In The Joy of the Gospel, Pope Francis mentions a distinction between two types of faith. In no. 124 he talks about popular piety:
is it [popular piety] devoid of content; rather it discovers and expresses that content more by
way of symbols than by discursive reasoning, and in the act of faith greater
accent is placed on credere in Deum
than on credere Deum."
What is the difference between them? A note here references St. Thomas on faith.
Briefly, "credere in Deum" is a living faith (what Thomas would call a formed faith). It's a faith that works through love, a faith that is not a dead letter for the person who has it, but one that urges them ever closer to God. It means to believe in God not just in an abstract intellectual way, but with love, with our whole will.
"Credere Deum" instead refers to the content of faith. It's the "what" we believe. That's very important too, and we need to know the content of our faith.

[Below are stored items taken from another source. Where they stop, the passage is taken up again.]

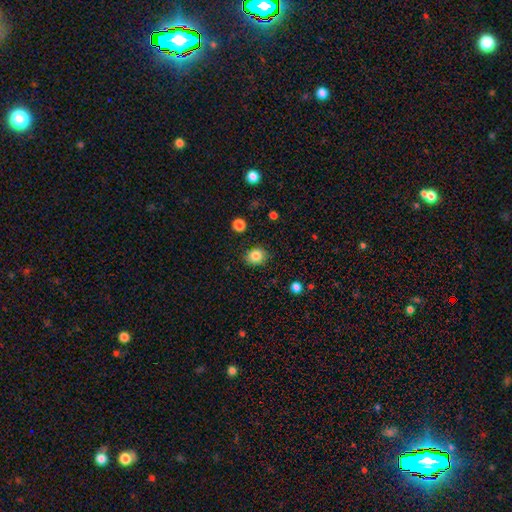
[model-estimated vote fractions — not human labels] Overall: smooth (84%). How rounded: round (73%). Merging: none (86%).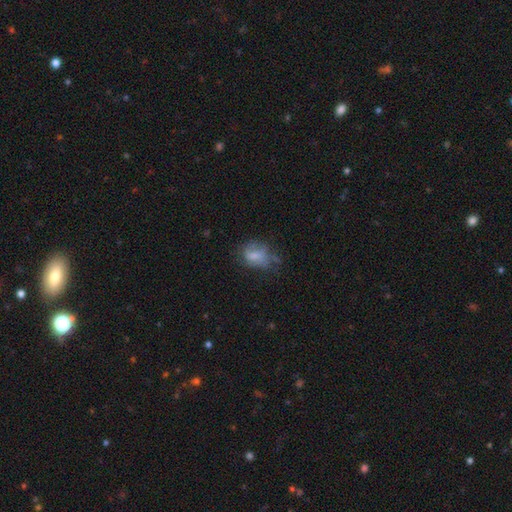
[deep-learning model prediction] Morphology: type=smooth (56%); roundness=in between (67%); merging=none (39%).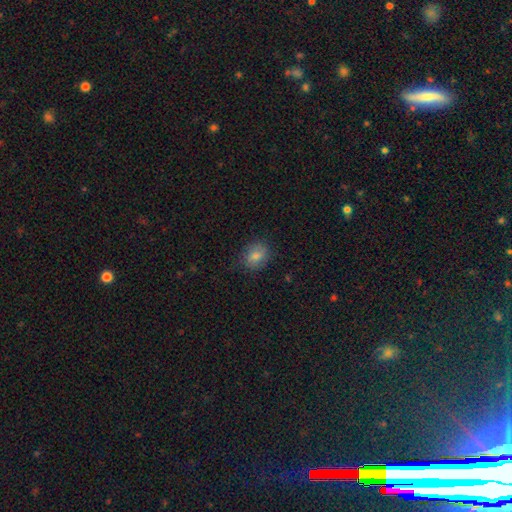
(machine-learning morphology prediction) type=smooth (78%); roundness=round (50%); merging=none (82%).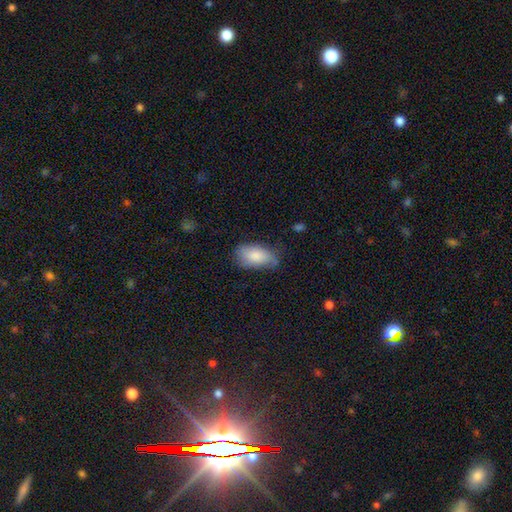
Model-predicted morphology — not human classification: Smooth or featured? Predicted: smooth (p=0.82). How rounded? Predicted: in between (p=0.93). Merging? Predicted: none (p=0.62).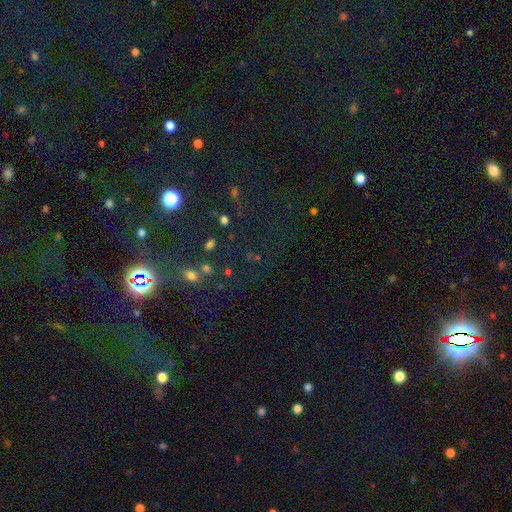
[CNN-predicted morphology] Overall: star or artifact (78%).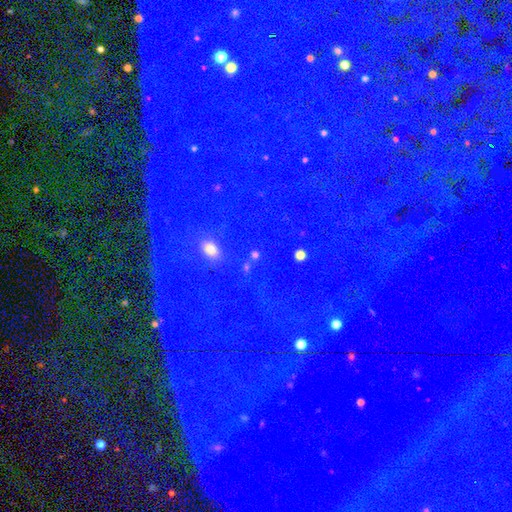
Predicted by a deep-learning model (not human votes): smooth-or-featured: star or artifact: 85% | featured or disk: 8% | smooth: 7%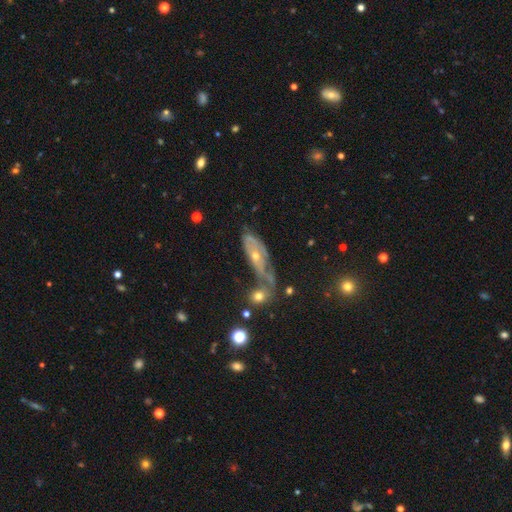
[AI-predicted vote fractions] Smooth or featured: featured or disk — 66% (smooth — 25%)
Edge-on disk: no — 81% (yes — 19%)
Bar: no — 77% (weak — 18%)
Spiral arms: yes — 61% (no — 39%)
Bulge size: small — 52% (moderate — 44%)
Merging: none — 35% (merger — 25%)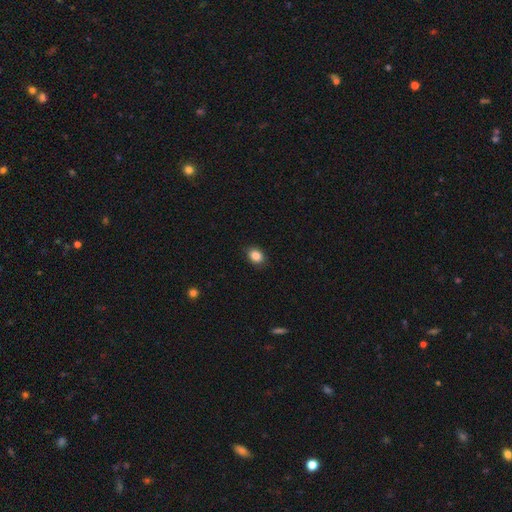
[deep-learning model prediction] smooth 87%, star or artifact 9%, featured or disk 4%. Down the decision tree: how rounded — in between (63%); merging — none (87%).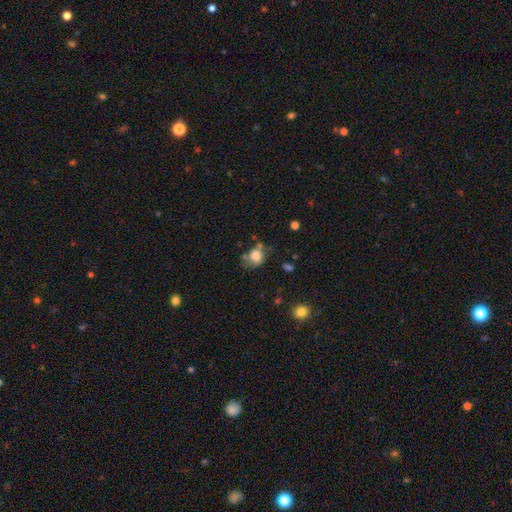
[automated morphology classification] A smooth galaxy with no disk features (74%) that is round (55%). Merging: none (45%).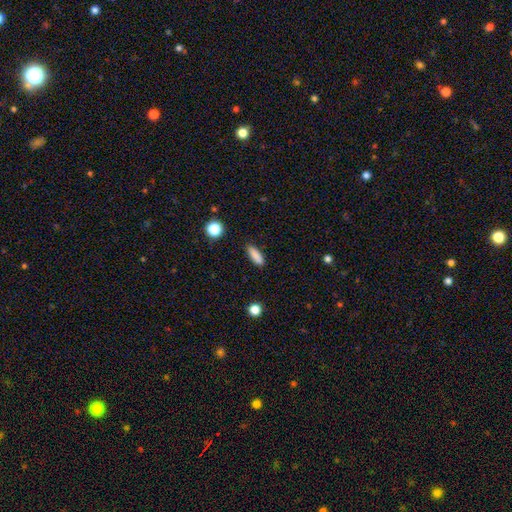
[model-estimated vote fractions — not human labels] A smooth galaxy with no disk features (87%) that is in between round and cigar-shaped (50%).

Vote fractions:
- Smooth or featured? smooth: 87% / star or artifact: 8% / featured or disk: 5%
- How rounded? in between: 50% / cigar-shaped: 47% / round: 3%
- Merging? none: 88% / minor disturbance: 9% / major disturbance: 2% / merger: 1%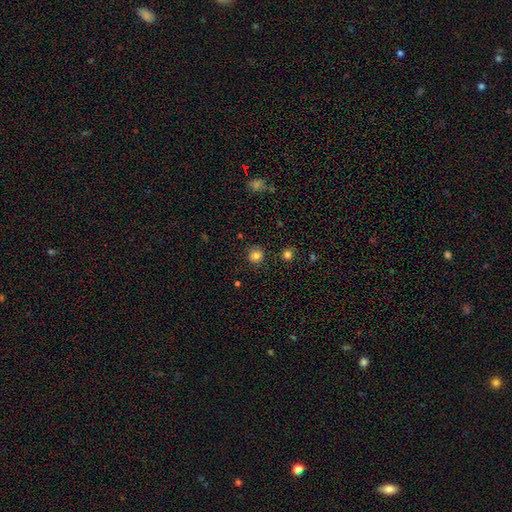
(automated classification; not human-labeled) smooth-or-featured: smooth: 82% | star or artifact: 12% | featured or disk: 6%
  how-rounded: round: 91% | in between: 8% | cigar-shaped: 1%
  merging: none: 88% | minor disturbance: 8% | major disturbance: 2% | merger: 2%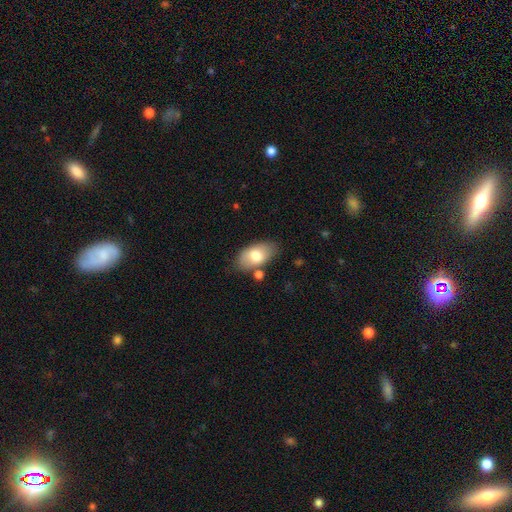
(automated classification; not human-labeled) smooth 75%, featured or disk 19%, star or artifact 7%. Down the decision tree: how rounded — in between (93%); merging — none (74%).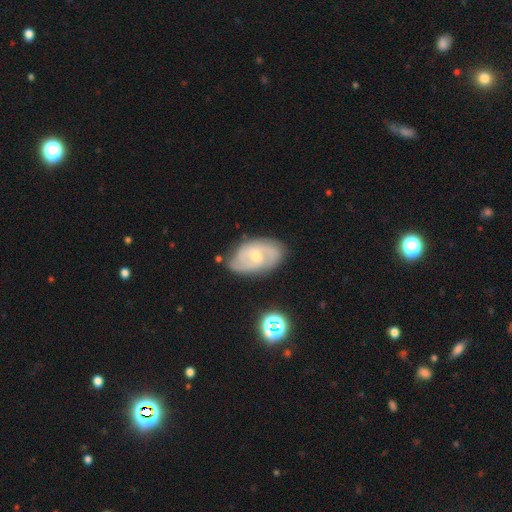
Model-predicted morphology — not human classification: featured or disk 79%, smooth 15%, star or artifact 7%. Down the decision tree: edge-on disk — no (96%); bar — no (54%); spiral arms — yes (93%); spiral arm count — 2 (60%); spiral winding — tight (45%); bulge size — small (52%); merging — none (72%).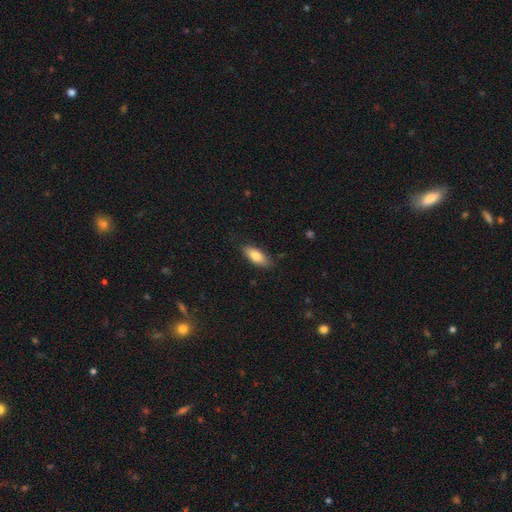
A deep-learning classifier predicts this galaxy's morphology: This is likely a smooth galaxy (79%). How rounded: likely in between (77%). Merging: clearly none (82%).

But it needs to be completed by the "credere in Deum" that moves us to love God and show our faith in the way we live.
For example, Catholics who believe in what the Church teaches about the Mass and the sacraments, but never go to Mass, have credere Deum but not credere in Deum. In terms of our own spiritual life, the more we can move from credere Deum to credere in Deum, the holier we will become.
So in the context of this part of the letter, I think Francis is saying that authentic popular piety is linked with a real living out of faith. It leads to a loving, dynamic faith, one that doesn't stop at only marking out the limits of what we believe, but leads to a faith that changes our lives.
The reference is to the Summa, II-II, q. 2, article 2.